The relatives of desaparecidos attending the exhumations were witnesses to these “landscapes of devastation” In his talk, Rojas-Perez discussed how the relatives of the desaparecidos appropriated the outcomes of the excavations to reclaim the past and assert truth against official denial. For seeking their missing sons, these mothers were defamed- labeled as drunks, madwomen, even terrorists themselves. The truth uncovered during the forensic excavations confirmed their allegations and allowed them to indict official denial.
However, because the bodies of the desaparecidos could not be individually identified, their families were never given the opportunity to mourn the remains, making complete closure impossible. Rojas-Perez spoke of how with no identifiable bodies to mourn, uncertainty continues. These wandering souls form communities of the dead- maintaining agency even without a physical body- haunting the living through dreams, offering some reassurance, some peace, some articulation that they once lived. The wandering of the ghosts mirrors the wandering of their living relatives- displaced, searching for a body.

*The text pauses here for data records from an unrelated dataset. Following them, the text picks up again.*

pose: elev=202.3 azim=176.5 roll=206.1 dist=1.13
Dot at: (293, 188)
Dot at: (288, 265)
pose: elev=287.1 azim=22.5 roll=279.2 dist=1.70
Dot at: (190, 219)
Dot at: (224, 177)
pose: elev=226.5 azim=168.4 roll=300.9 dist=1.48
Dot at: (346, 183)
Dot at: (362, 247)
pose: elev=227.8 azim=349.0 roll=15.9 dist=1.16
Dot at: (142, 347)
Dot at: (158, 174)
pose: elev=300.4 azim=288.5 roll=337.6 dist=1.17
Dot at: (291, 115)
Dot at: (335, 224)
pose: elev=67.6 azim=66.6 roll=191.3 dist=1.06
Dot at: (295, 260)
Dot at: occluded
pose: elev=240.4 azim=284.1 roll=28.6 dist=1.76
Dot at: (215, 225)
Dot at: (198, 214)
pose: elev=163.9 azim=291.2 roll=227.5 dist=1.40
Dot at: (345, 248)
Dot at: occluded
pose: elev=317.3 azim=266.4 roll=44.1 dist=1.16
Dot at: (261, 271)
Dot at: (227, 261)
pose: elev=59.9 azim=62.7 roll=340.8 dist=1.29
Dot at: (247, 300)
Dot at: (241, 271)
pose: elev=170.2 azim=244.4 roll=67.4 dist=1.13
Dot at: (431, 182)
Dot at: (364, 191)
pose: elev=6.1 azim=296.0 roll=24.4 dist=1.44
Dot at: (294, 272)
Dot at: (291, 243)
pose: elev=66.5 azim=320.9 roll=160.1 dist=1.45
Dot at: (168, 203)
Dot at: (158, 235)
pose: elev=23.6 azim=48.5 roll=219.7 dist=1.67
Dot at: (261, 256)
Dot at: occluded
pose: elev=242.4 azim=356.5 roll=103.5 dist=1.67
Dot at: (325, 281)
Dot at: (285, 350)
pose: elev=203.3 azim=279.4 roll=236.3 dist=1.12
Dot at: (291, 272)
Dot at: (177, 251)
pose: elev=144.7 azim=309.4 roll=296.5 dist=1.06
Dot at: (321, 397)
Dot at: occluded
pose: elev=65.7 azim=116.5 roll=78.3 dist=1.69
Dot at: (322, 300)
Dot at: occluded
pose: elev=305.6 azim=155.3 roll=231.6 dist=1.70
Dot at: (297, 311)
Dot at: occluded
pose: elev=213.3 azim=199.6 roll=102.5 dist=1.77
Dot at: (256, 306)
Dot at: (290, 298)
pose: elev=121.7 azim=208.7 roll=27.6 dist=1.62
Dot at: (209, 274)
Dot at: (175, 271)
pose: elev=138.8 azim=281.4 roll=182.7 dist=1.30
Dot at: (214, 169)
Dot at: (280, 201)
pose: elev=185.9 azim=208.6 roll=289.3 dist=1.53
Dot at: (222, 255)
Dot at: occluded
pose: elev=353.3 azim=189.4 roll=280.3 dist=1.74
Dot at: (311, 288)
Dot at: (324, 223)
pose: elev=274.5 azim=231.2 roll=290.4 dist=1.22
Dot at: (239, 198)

The Peruvian Truth and Reconciliation Committee has made great strides in aiding the prosecution of the perpetrators of state violence and the breaking of public silence about the fate of the disappeared, but the past is still “unfinished”- and the wandering living and dead will continue to inhabit Peru. Current President Garcia, who himself is still under investigation for human rights abuses committed during his first tenure (1985-1990), is still in power and has attempted to grant immunity to perpetrators of gross human rights violations. However, stories such as those of the desaparecidos make such attempts not only illegal, but immoral. Thus, it can be said that that the violence of the past is a matter of an ongoing struggle, rather than reconciliation.